According to industry observers and stakeholders, the central government’s proposed rules for “extended producer responsibility” (EPR) for plastic waste, which would make a manufacturer responsible for managing plastic waste after a consumer has used their product, are unlikely to achieve their goal. The proposed Uniform Framework for Extended Producer Responsibility (Under Plastic Waste Management Rules 2016) was released by the Ministry of Environment, Forest and Climate Change on June 26, 2020, with a deadline of July 31 for stakeholder feedback.

EPR places financial and/or physical responsibility for the treatment, recycling, reuse, or disposal of products after they have been used and discarded on manufacturers—that is, plastic producers, importers, and brand owners.

In 2012, India became the first country to implement EPR to manage electronic trash. Following the notification of the Plastic Waste Management Rules 2016 (PWMR) in 2016, it introduced EPR to plastic manufacturers. The PWMR held plastic makers and importers, as well as brand owners that use plastic for packaging, responsible for waste management. The manner by which they would do so is outlined in the draft EPR guidelines that were released in June.

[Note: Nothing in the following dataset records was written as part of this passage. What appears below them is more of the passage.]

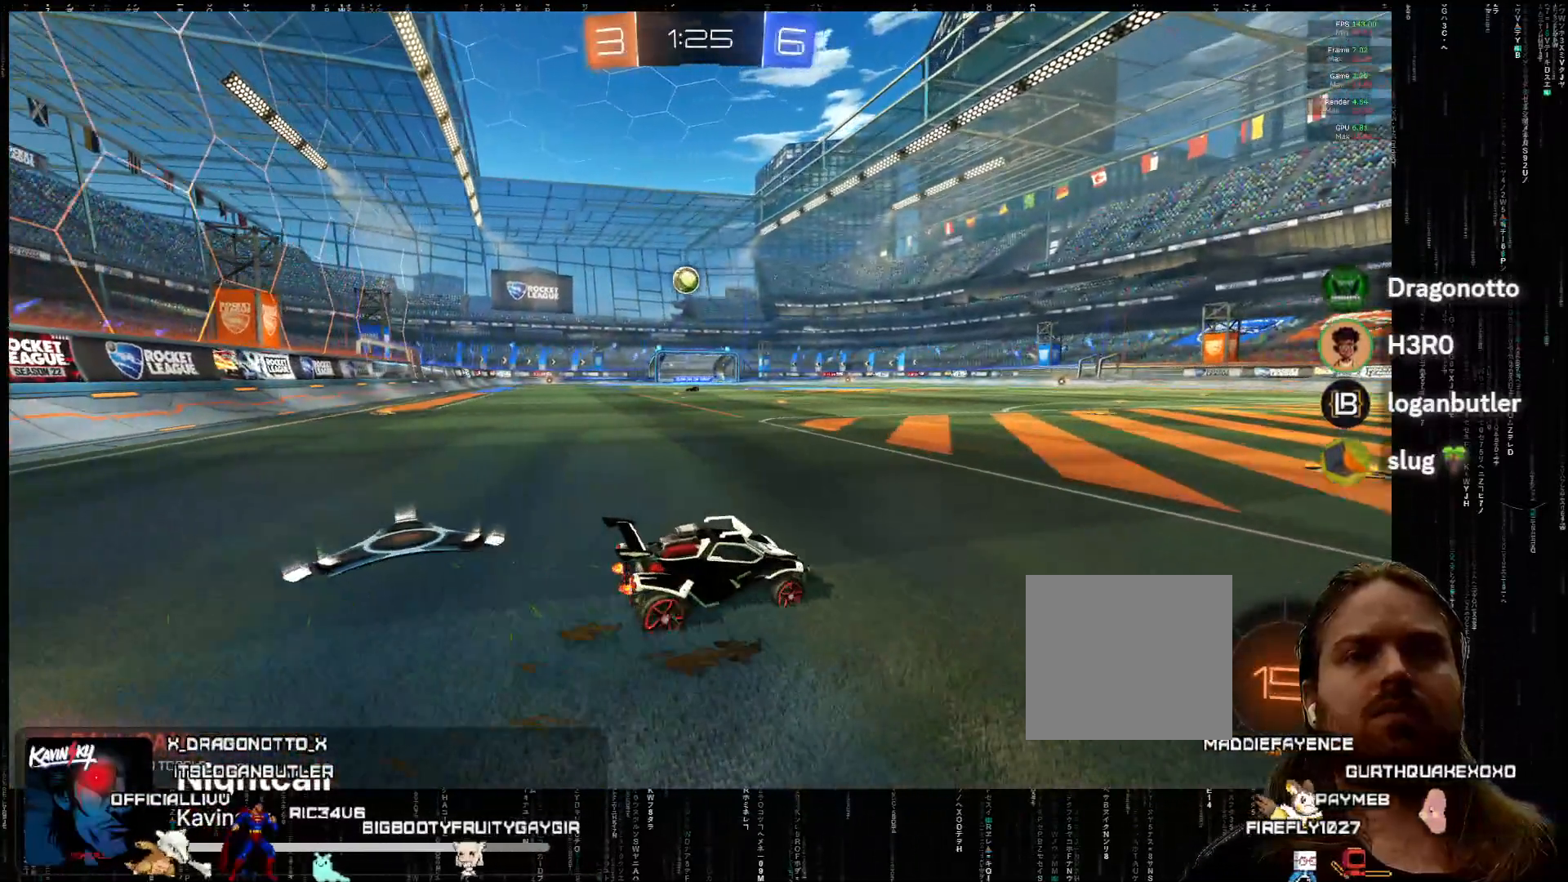
{"buttons": ["R2"], "left_stick": "down-left", "events": [[83, "left_stick", "right"], [183, "left_stick", "center"], [367, "left_stick", "left"], [450, "left_stick", "down-left"]]}
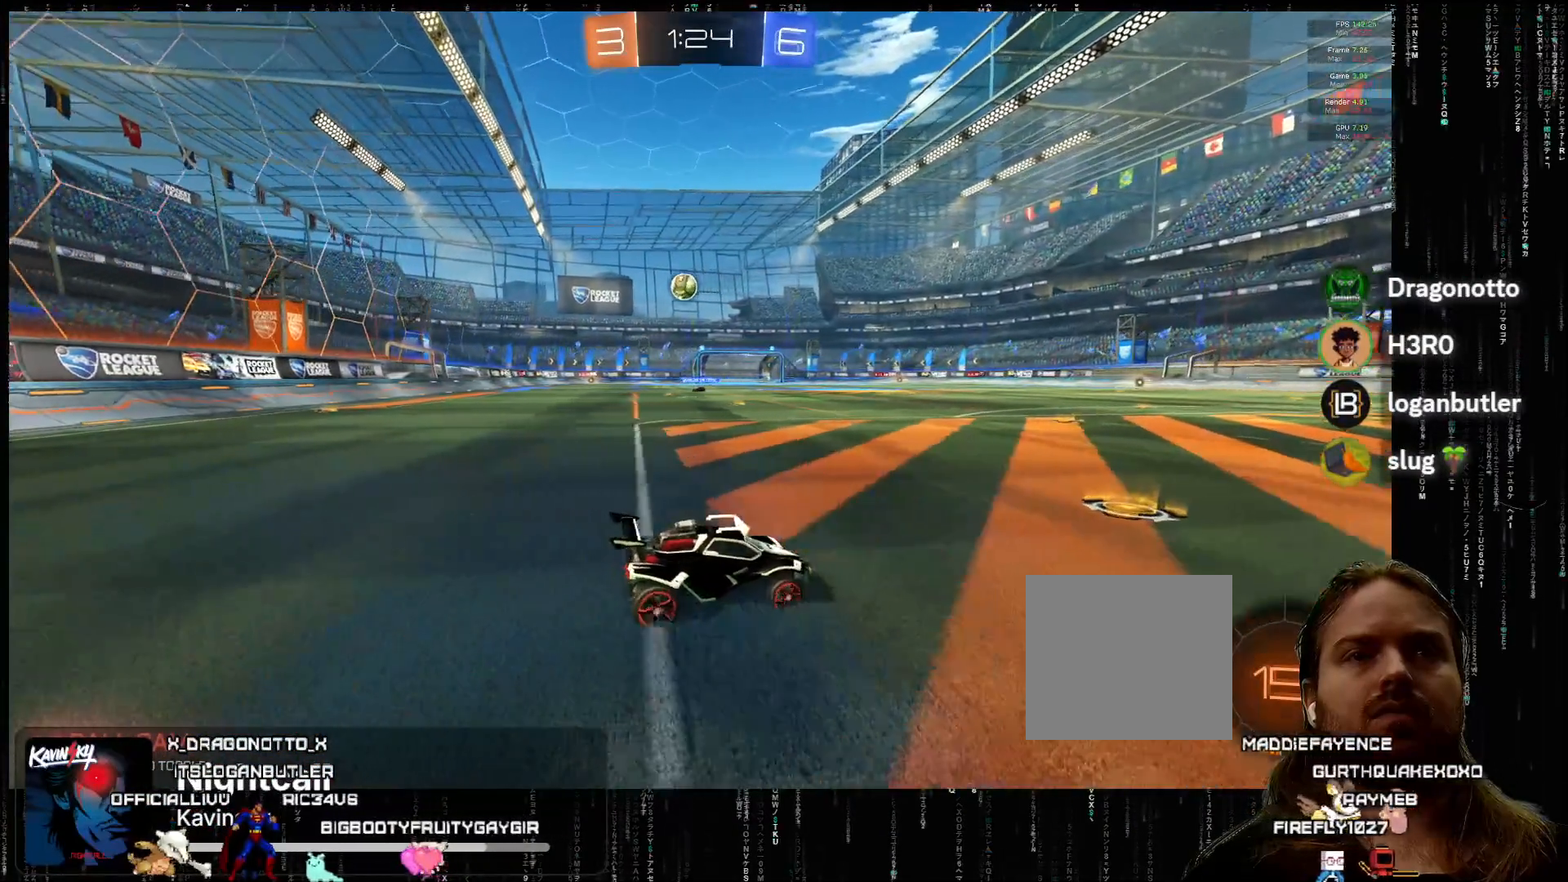
{"buttons": ["R2"], "left_stick": "center", "events": [[350, "left_stick", "center"]]}
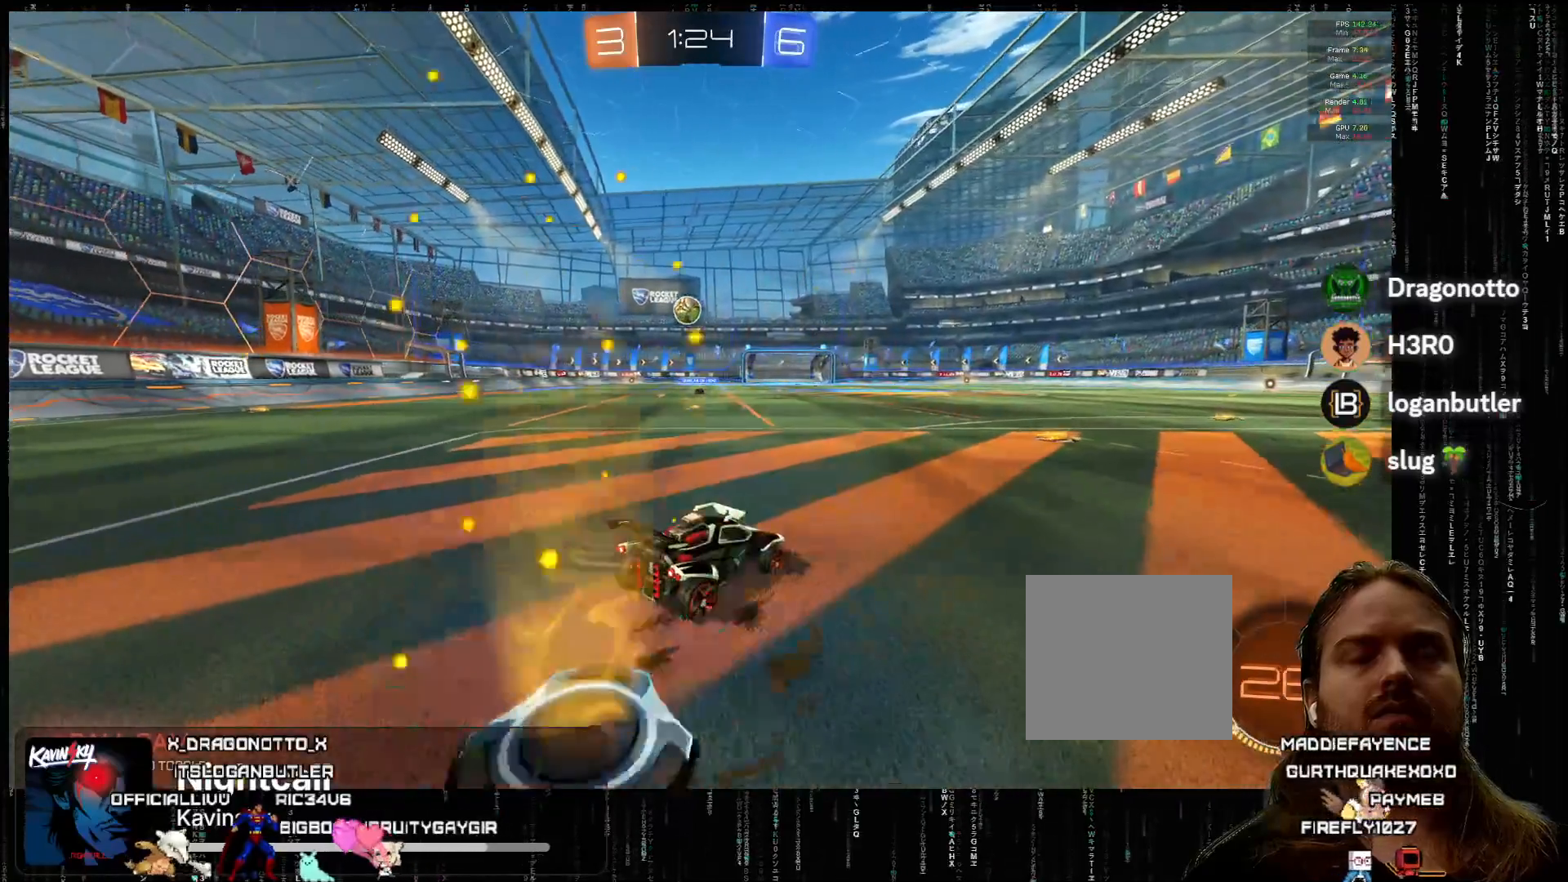
{"buttons": ["R2"], "left_stick": "center", "events": [[133, "left_stick", "right"], [200, "left_stick", "center"], [400, "left_stick", "right"], [500, "left_stick", "center"]]}
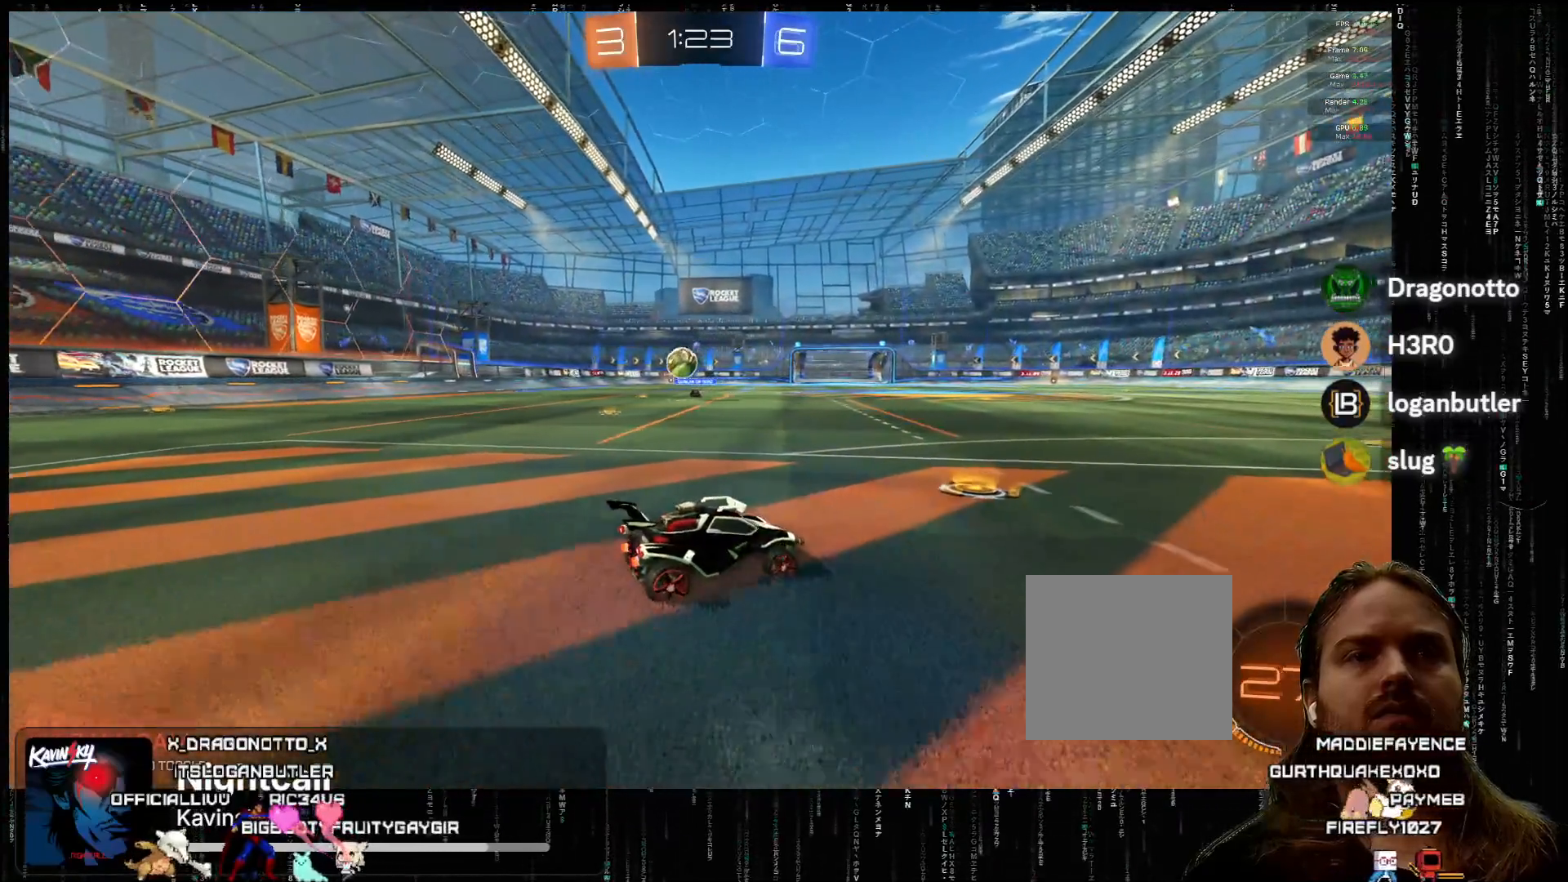
{"buttons": ["R2"], "left_stick": "right", "events": [[67, "left_stick", "right"], [350, "left_stick", "center"], [467, "left_stick", "right"]]}
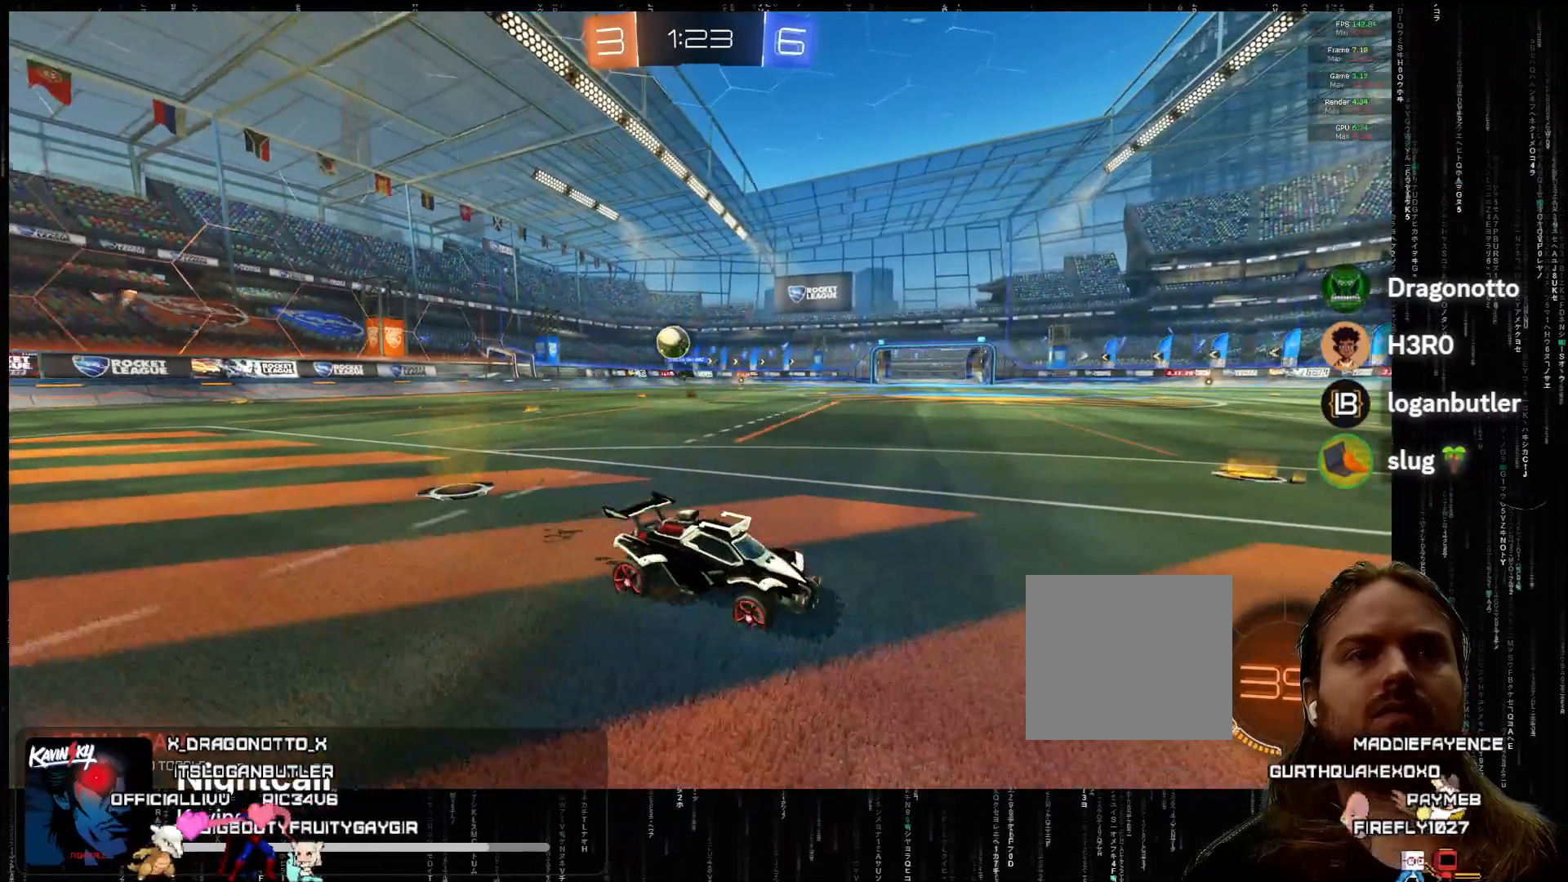
{"buttons": ["R2"], "left_stick": "center", "events": [[83, "left_stick", "center"], [283, "left_stick", "right"], [400, "left_stick", "center"]]}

Producers have three options under the proposed rules: pay a fee to a central fund that will be used to manage waste; buy credits from a system that will be set up to offset the plastic waste they generate; or participate in and pay for the formation of producer responsibility organizations (PROs) to collect and manage post-consumer plastic waste.

The proposed guidelines would give firms five years to meet waste management standards, beginning with 30% and increasing to 90% in the fifth year after the rules are published. Through an online portal, all partners participating in the waste management process—producers, civic bodies, collectors, recyclers, and so on—would be registered with a new national registry.

E-Waste Management

E-waste (Management) Rules were published by the Centre in 2016, and Highlights the idea of Extended Producer Responsibility (EPR). It means that electric and electronic equipment producers must make it easier to collect their products and return them to authorized dismantlers or recyclers.

For the first time in India, the E-Waste (Management and Handling) Rules, 2011 established the idea of EPR, making all electronic products manufacturers liable for waste production management. The new E-Waste (Management) Rules, 2016, amended the e-waste policy and established severe targets for companies to collect and recycle end-of-life products of their items.


The extended producer responsibility involves three responsibilities, the scope of which is regulated by law. The following are the three liabilities:

  • Economic responsibility indicates that the manufacturer will cover all or part of the costs, such as collection, recycling, and final disposal of the products he manufactures. These costs could be covered either directly by the producer or through a special fee.
  • Physical responsibility is a term used to describe systems in which the maker is responsible for the physical management of products and/or their impacts. The maker may also claim control of his product throughout its existence, making him liable for any environmental damage it causes.
  • Informative responsibility refers to a number of ways to expand product responsibility by compelling manufacturers to provide information about the environmental attributes of the items they are producing.

Plastic Waste Collection and Disposal Process –

Plastic waste generated in bulk production is particularly hazardous to the environment, especially when thrown into landfills or other polluting trash sites. As a result, it must be treated and recycled before it causes harm to the earth and its inhabitants. As a result, compliance with EPR Plastic regulations is required, as is full participation.

Plastic’s Effects on Water, Soil, and Air

  • Plastic dumping can damage soil by removing its organic components.
  • Earthworms and other organisms are affected by the presence of microplastics in soil.
  • When the quality of subsurface water is impacted, dangerous plastic fragments are released into the water, which are then consumed by humans on a daily basis.
  • Every year, 8 million metric tons of plastic enter the ocean, having a negative effect on marine life.